■ Provided text:
How to Master Your Emotions

As architects of our experiences, we need not be at the mercy of our emotions.

Pop Paul-Catalin/Shutterstock
Source: Pop Paul-Catalin/Shutterstock

In her new book How Emotions Are Made: The Secret Life of the Brain, psychologist Lisa Feldman Barrett makes a compelling case about the constructed theory of emotions. Unlike the classical theory positing that emotions are built-in reactions triggered by the environment, Barrett claims that emotions do not happen to us without our volition. Rather, we construct our emotions by making meaning of sensations and making predictions using our past experiences and our collection of concepts. Thus, as “architects of our experiences," we need not be at the mercy of our emotions — rather, we can learn to master them.

Here are seven suggestions from Barrett to help you do just that:

1. Keep your body budget in good shape.

Mastering your emotions begins with maintaining a balanced body budget. It’s advice we have all heard before — eat healthfully, exercise regularly, get enough sleep — but science is consistent about it being a prerequisite for a healthy emotional life.

■ Available data:
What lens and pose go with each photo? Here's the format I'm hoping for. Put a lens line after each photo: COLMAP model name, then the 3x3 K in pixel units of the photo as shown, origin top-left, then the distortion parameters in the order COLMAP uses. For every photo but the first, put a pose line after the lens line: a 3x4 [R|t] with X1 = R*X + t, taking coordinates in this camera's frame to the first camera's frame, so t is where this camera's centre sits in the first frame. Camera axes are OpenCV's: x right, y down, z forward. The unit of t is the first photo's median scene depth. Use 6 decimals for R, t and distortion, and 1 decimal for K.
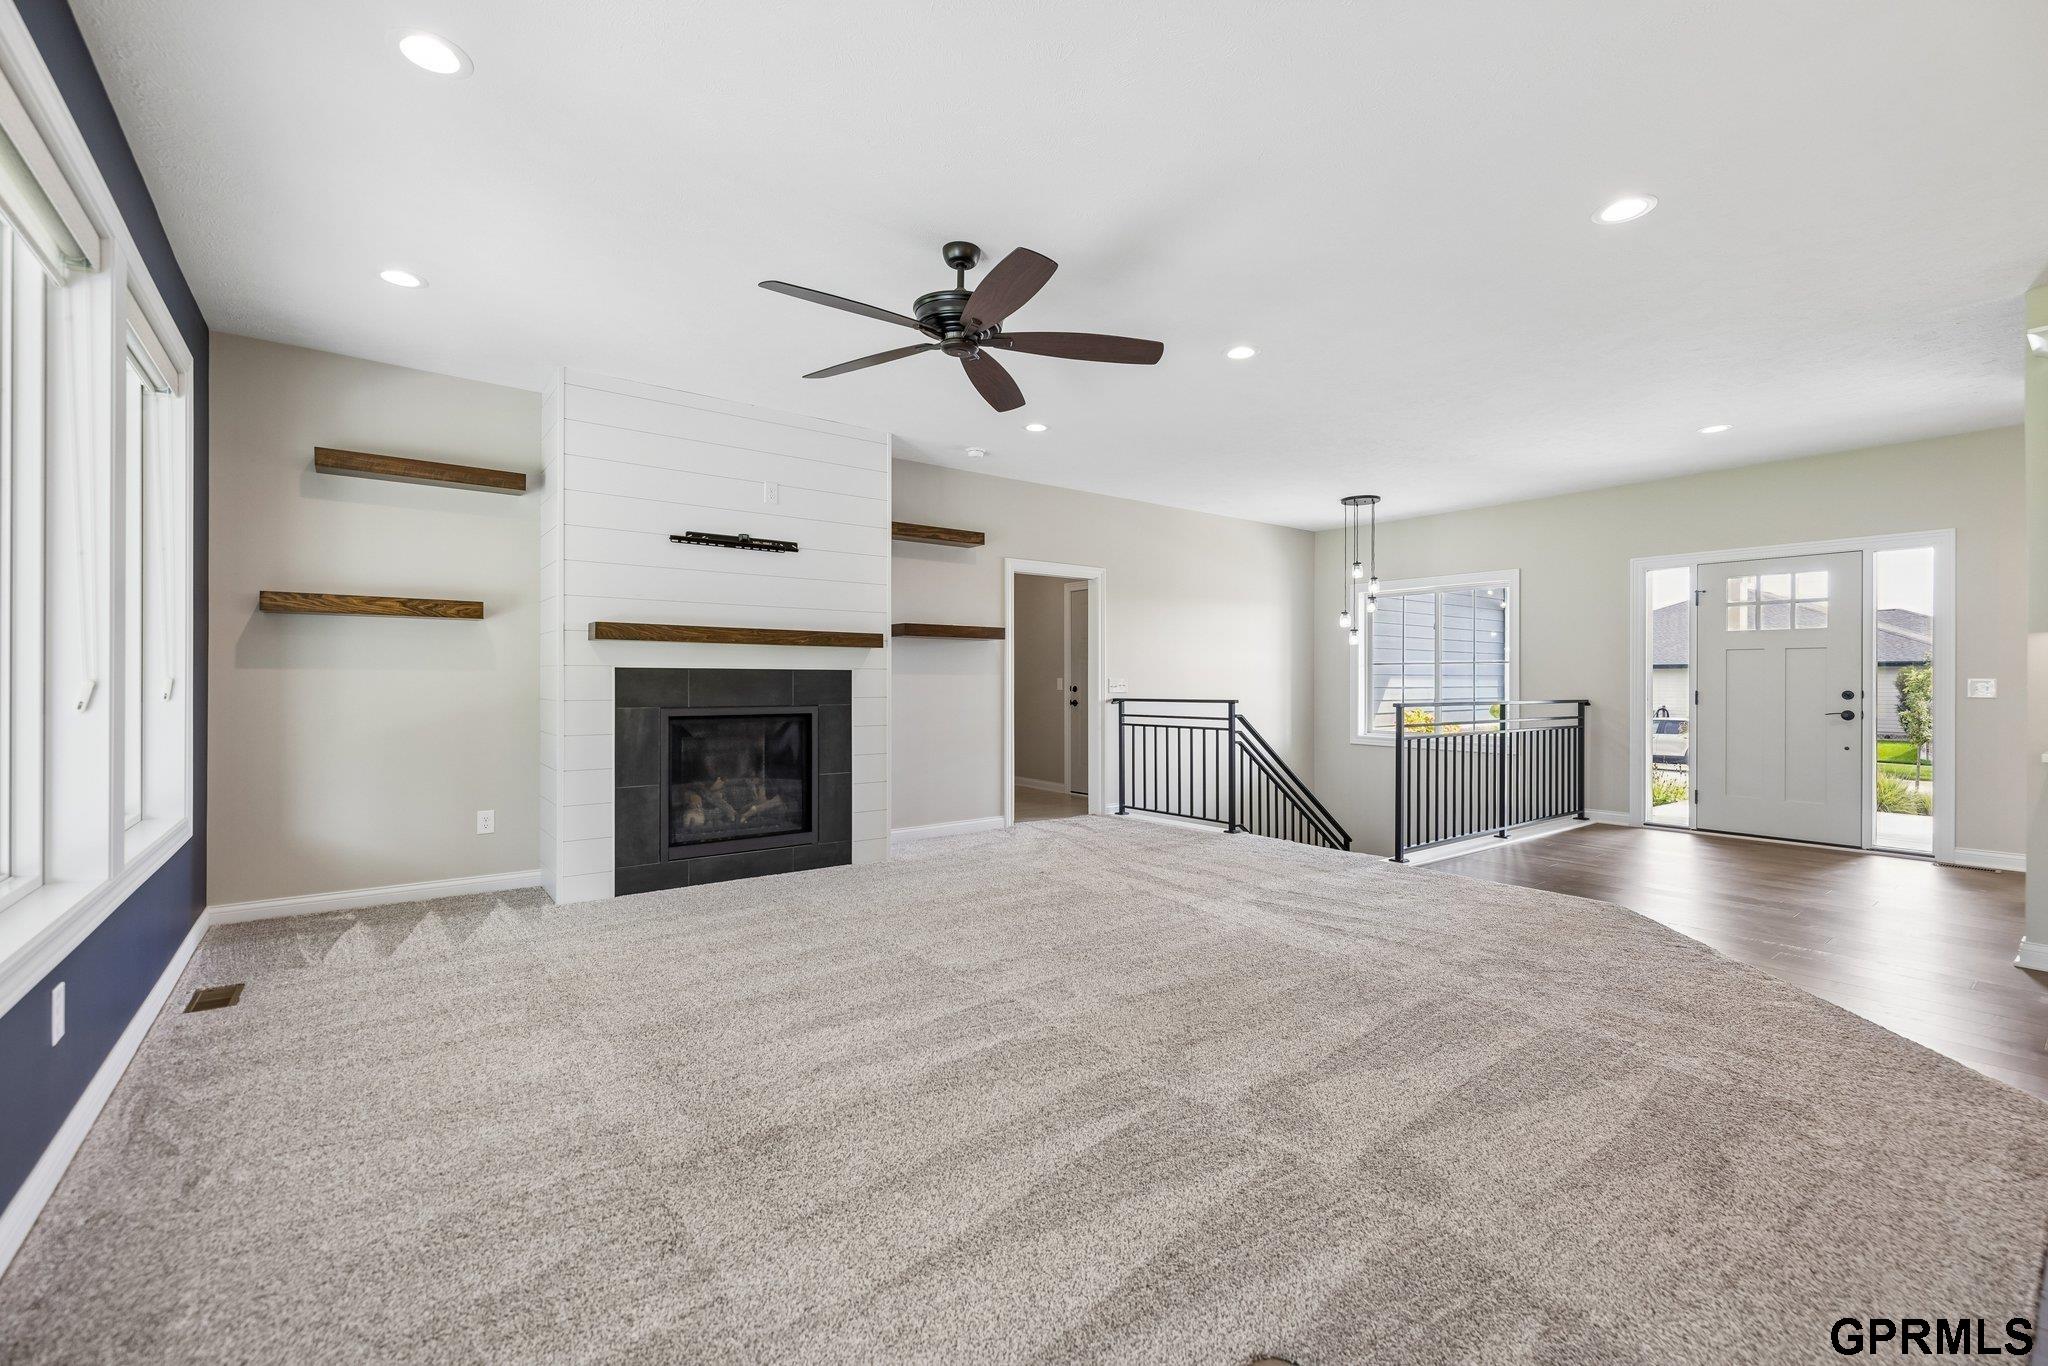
lens RADIAL K [[862.0, 0, 1015.2], [0, 862.0, 674.8], [0, 0, 1]] dist [0.001008, -0.000001]
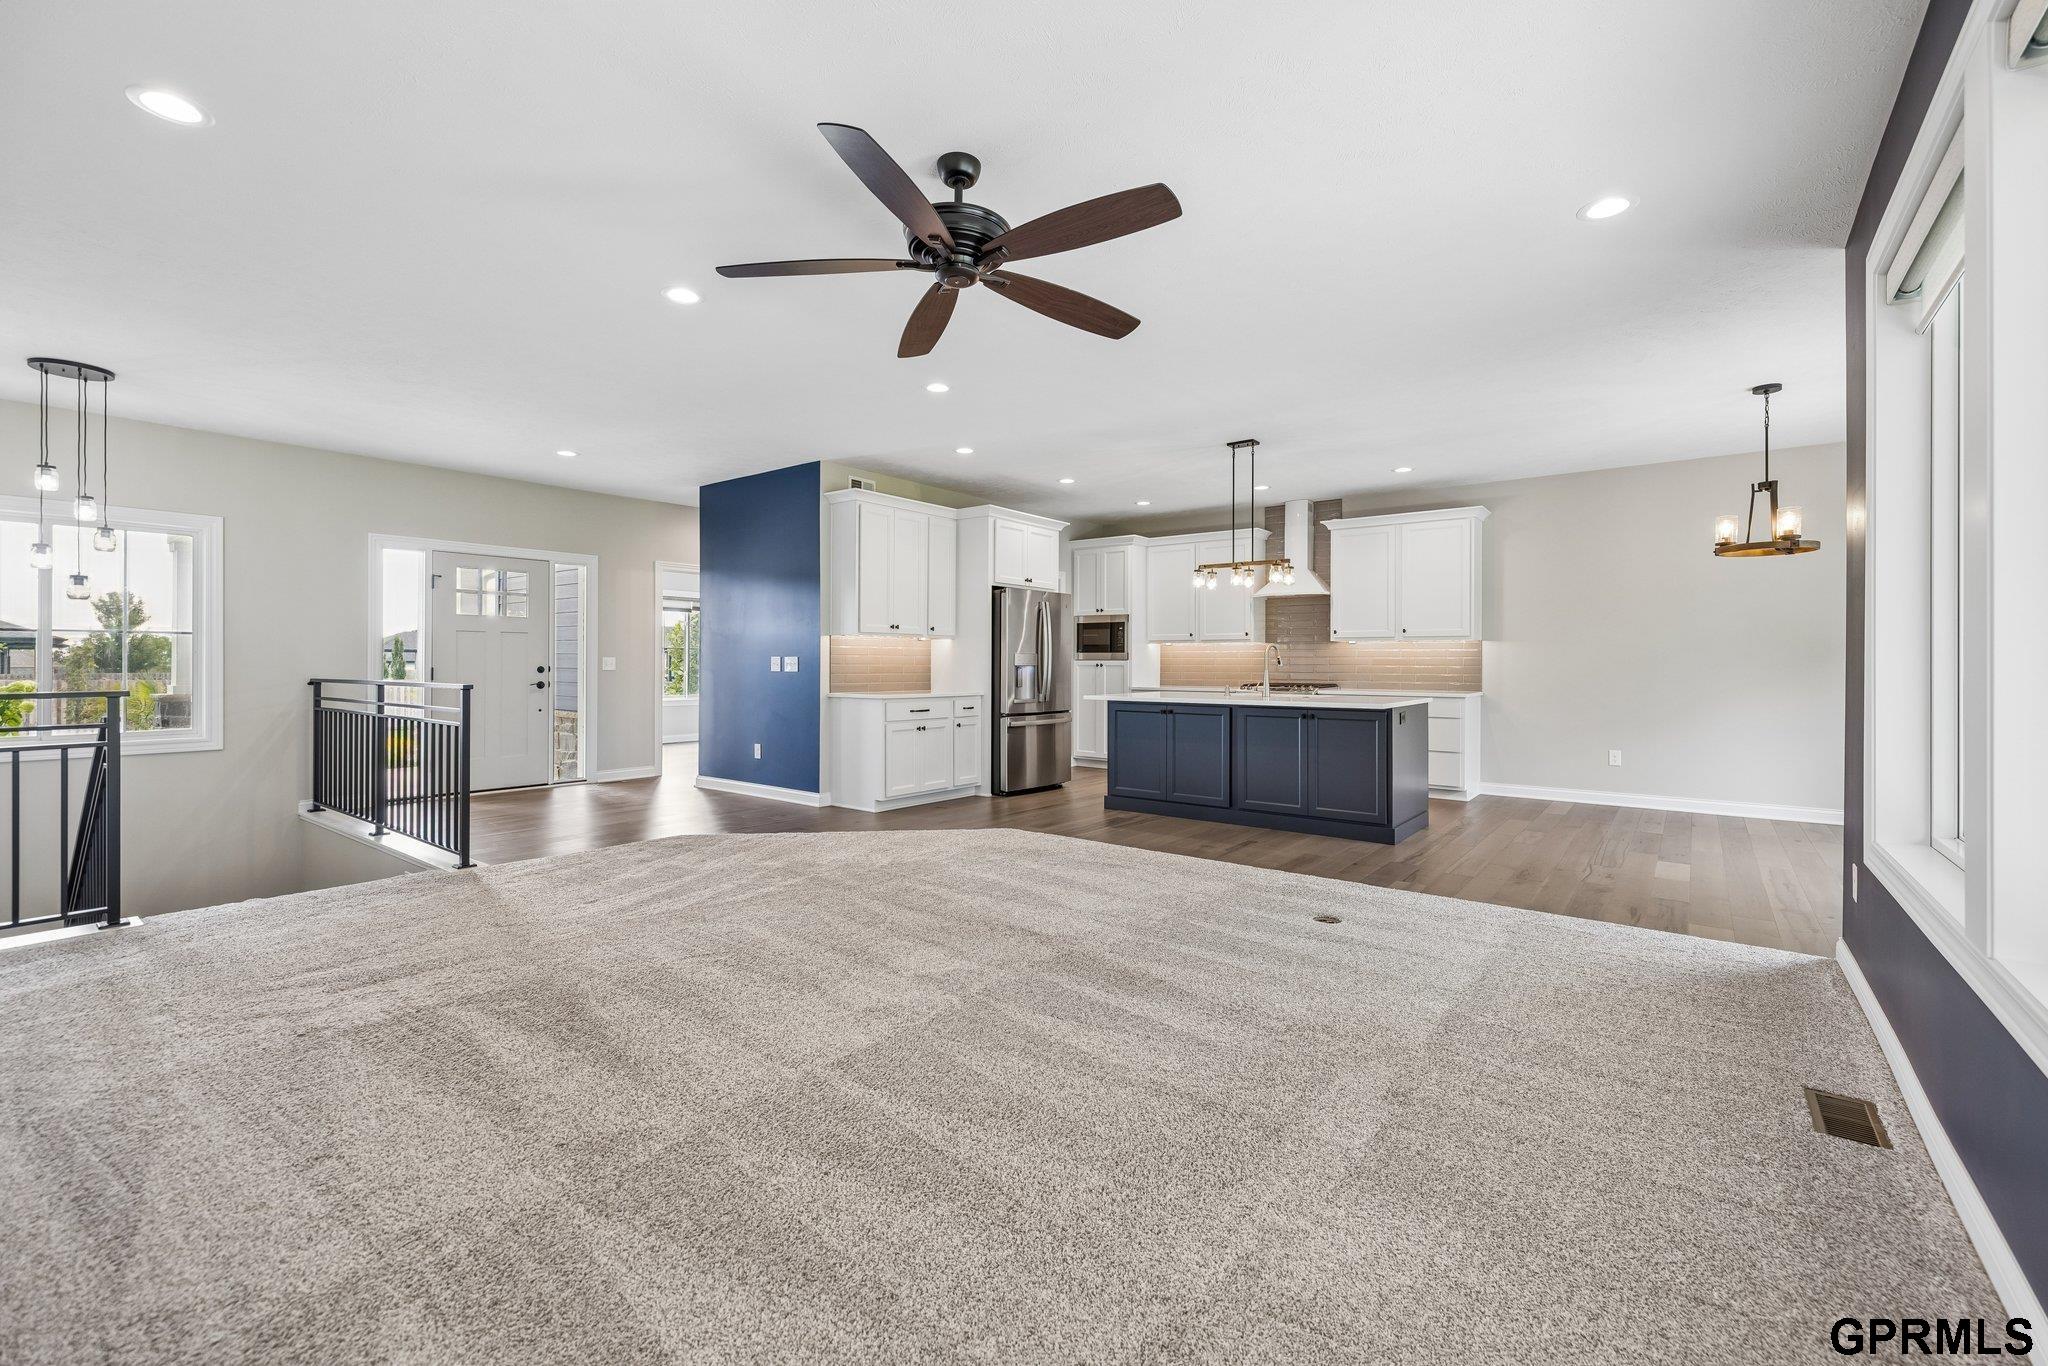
lens RADIAL K [[862.0, 0, 1031.0], [0, 862.0, 664.2], [0, 0, 1]] dist [0.001008, -0.000001]
pose [[-0.262019, -0.005642, 0.965046, -0.467252], [-0.009659, 0.999948, 0.003223, 0.003688], [-0.965014, -0.008477, -0.262060, 0.591344]]
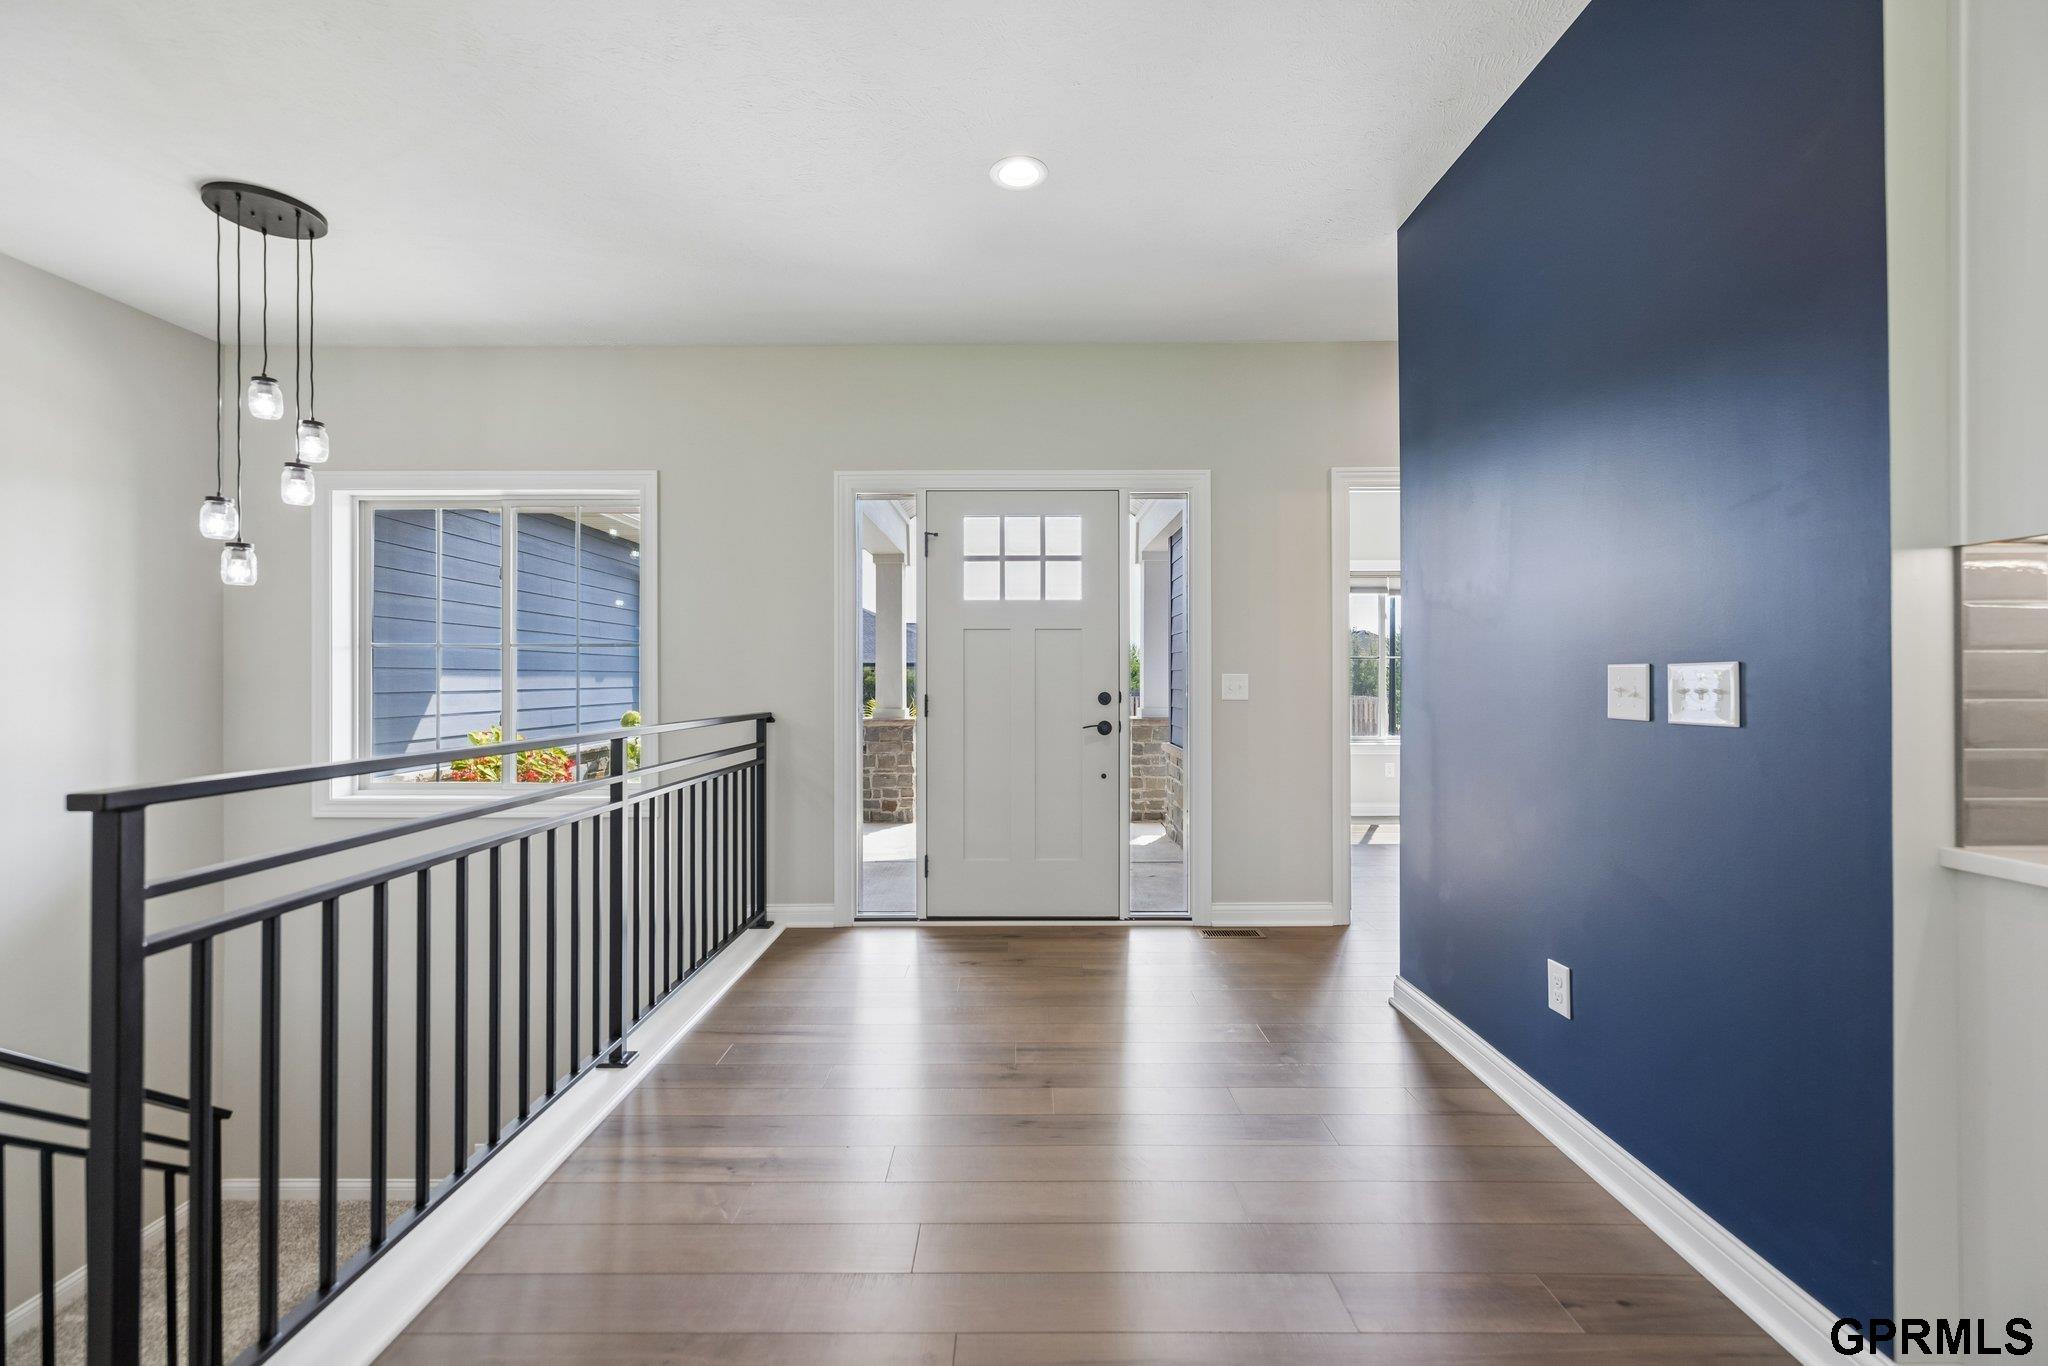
lens RADIAL K [[862.0, 0, 1014.1], [0, 862.0, 685.6], [0, 0, 1]] dist [0.001008, -0.000001]
pose [[0.610924, -0.010375, 0.791621, 0.359222], [0.000075, 0.999915, 0.013046, 0.004218], [-0.791689, -0.007911, 0.610873, 0.604606]]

■ What you need to do:
A) In the article on mastering emotions, why does the constructed theory of emotions hold that we need not be at the mercy of our emotions? Answer in one to three sentences.
B) Pick up the article on mastering emotions after its last sentence and continue it.

■ Results of the tasks:
A) Under the constructed theory, emotions are not built-in reactions triggered by the environment. We construct them ourselves by making meaning of sensations and making predictions from our past experiences and our collection of concepts. As architects of our experiences, we can therefore learn to master them.

B)
The simplest way to master your emotions in the moment is to move your body, Barrett writes. Animals, for instance, regularly get back into balance through movement. A simple walk (in nature) can decrease rumination and reduce neural activity in the subgenual prefrontal cortex, thus improving mental well-being. “Moving your body can change your predictions and therefore your experience,” Barrett writes (p. 187).

In addition to the basics of nutrition, sleep, and exercise, building a healthy body budget is possible through many other means. These include massages, yoga, spending time in nature, and reading. Literature invites us to get involved in someone else’s narrative, temporarily getting us out of our own ruminations. Meditation offers a chance to practice observing and experiencing emotions and then, without judgment, releasing them. Gratitude, positive social contact, and giving are also considered body budget-boosting exercises. Barrett suggests making use of them all by setting up regular lunch dates with a friend and taking turns treating each other.

CC0/Pixabay/Marianna Pogosyan
Source: CC0/Pixabay/Marianna Pogosyan

2. Cultivate emotional intelligence.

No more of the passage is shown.